## WHAT NEEDS TO BE DONE
Print every entry again, precisely as written.
=-=-=-=-=
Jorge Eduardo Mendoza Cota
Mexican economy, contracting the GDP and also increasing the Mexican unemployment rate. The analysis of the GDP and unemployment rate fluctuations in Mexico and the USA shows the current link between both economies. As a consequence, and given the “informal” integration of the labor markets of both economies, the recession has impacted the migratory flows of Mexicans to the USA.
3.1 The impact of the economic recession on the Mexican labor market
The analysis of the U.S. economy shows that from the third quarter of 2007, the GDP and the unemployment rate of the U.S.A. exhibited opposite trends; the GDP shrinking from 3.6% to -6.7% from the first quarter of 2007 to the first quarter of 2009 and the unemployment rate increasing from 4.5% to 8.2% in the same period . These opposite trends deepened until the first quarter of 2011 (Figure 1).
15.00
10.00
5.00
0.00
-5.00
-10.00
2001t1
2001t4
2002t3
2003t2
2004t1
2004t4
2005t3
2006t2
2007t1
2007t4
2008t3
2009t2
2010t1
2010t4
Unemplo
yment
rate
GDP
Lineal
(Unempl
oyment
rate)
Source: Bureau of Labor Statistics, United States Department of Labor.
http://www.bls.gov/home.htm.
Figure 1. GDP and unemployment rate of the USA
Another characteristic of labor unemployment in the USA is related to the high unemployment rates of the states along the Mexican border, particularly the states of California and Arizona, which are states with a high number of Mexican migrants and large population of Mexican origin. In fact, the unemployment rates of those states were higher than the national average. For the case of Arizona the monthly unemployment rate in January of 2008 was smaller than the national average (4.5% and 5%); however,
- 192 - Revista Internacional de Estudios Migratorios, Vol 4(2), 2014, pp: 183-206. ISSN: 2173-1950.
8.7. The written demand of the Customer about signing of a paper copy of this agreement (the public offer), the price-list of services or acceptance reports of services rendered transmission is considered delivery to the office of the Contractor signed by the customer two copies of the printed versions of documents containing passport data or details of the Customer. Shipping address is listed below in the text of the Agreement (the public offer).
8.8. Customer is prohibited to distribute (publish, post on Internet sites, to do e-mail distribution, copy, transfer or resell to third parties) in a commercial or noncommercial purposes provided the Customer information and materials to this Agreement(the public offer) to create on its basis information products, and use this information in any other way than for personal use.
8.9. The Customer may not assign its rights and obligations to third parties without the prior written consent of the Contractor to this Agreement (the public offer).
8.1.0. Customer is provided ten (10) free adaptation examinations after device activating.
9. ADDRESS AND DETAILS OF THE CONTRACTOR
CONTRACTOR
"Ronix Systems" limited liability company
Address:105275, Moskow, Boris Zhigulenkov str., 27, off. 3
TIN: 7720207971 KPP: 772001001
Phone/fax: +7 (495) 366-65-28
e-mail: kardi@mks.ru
=-=-=-=-=
## ANSWER TO THIS EXERCISE
Jorge Eduardo Mendoza Cota
Mexican economy, contracting the GDP and also increasing the Mexican unemployment rate. The analysis of the GDP and unemployment rate fluctuations in Mexico and the USA shows the current link between both economies. As a consequence, and given the “informal” integration of the labor markets of both economies, the recession has impacted the migratory flows of Mexicans to the USA.
3.1 The impact of the economic recession on the Mexican labor market
The analysis of the U.S. economy shows that from the third quarter of 2007, the GDP and the unemployment rate of the U.S.A. exhibited opposite trends; the GDP shrinking from 3.6% to -6.7% from the first quarter of 2007 to the first quarter of 2009 and the unemployment rate increasing from 4.5% to 8.2% in the same period . These opposite trends deepened until the first quarter of 2011 (Figure 1).
15.00
10.00
5.00
0.00
-5.00
-10.00
2001t1
2001t4
2002t3
2003t2
2004t1
2004t4
2005t3
2006t2
2007t1
2007t4
2008t3
2009t2
2010t1
2010t4
Unemplo
yment
rate
GDP
Lineal
(Unempl
oyment
rate)
Source: Bureau of Labor Statistics, United States Department of Labor.
http://www.bls.gov/home.htm.
Figure 1. GDP and unemployment rate of the USA
Another characteristic of labor unemployment in the USA is related to the high unemployment rates of the states along the Mexican border, particularly the states of California and Arizona, which are states with a high number of Mexican migrants and large population of Mexican origin. In fact, the unemployment rates of those states were higher than the national average. For the case of Arizona the monthly unemployment rate in January of 2008 was smaller than the national average (4.5% and 5%); however,
- 192 - Revista Internacional de Estudios Migratorios, Vol 4(2), 2014, pp: 183-206. ISSN: 2173-1950.
8.7. The written demand of the Customer about signing of a paper copy of this agreement (the public offer), the price-list of services or acceptance reports of services rendered transmission is considered delivery to the office of the Contractor signed by the customer two copies of the printed versions of documents containing passport data or details of the Customer. Shipping address is listed below in the text of the Agreement (the public offer).
8.8. Customer is prohibited to distribute (publish, post on Internet sites, to do e-mail distribution, copy, transfer or resell to third parties) in a commercial or noncommercial purposes provided the Customer information and materials to this Agreement(the public offer) to create on its basis information products, and use this information in any other way than for personal use.
8.9. The Customer may not assign its rights and obligations to third parties without the prior written consent of the Contractor to this Agreement (the public offer).
8.1.0. Customer is provided ten (10) free adaptation examinations after device activating.
9. ADDRESS AND DETAILS OF THE CONTRACTOR
CONTRACTOR
"Ronix Systems" limited liability company
Address:105275, Moskow, Boris Zhigulenkov str., 27, off. 3
TIN: 7720207971 KPP: 772001001
Phone/fax: +7 (495) 366-65-28
e-mail: kardi@mks.ru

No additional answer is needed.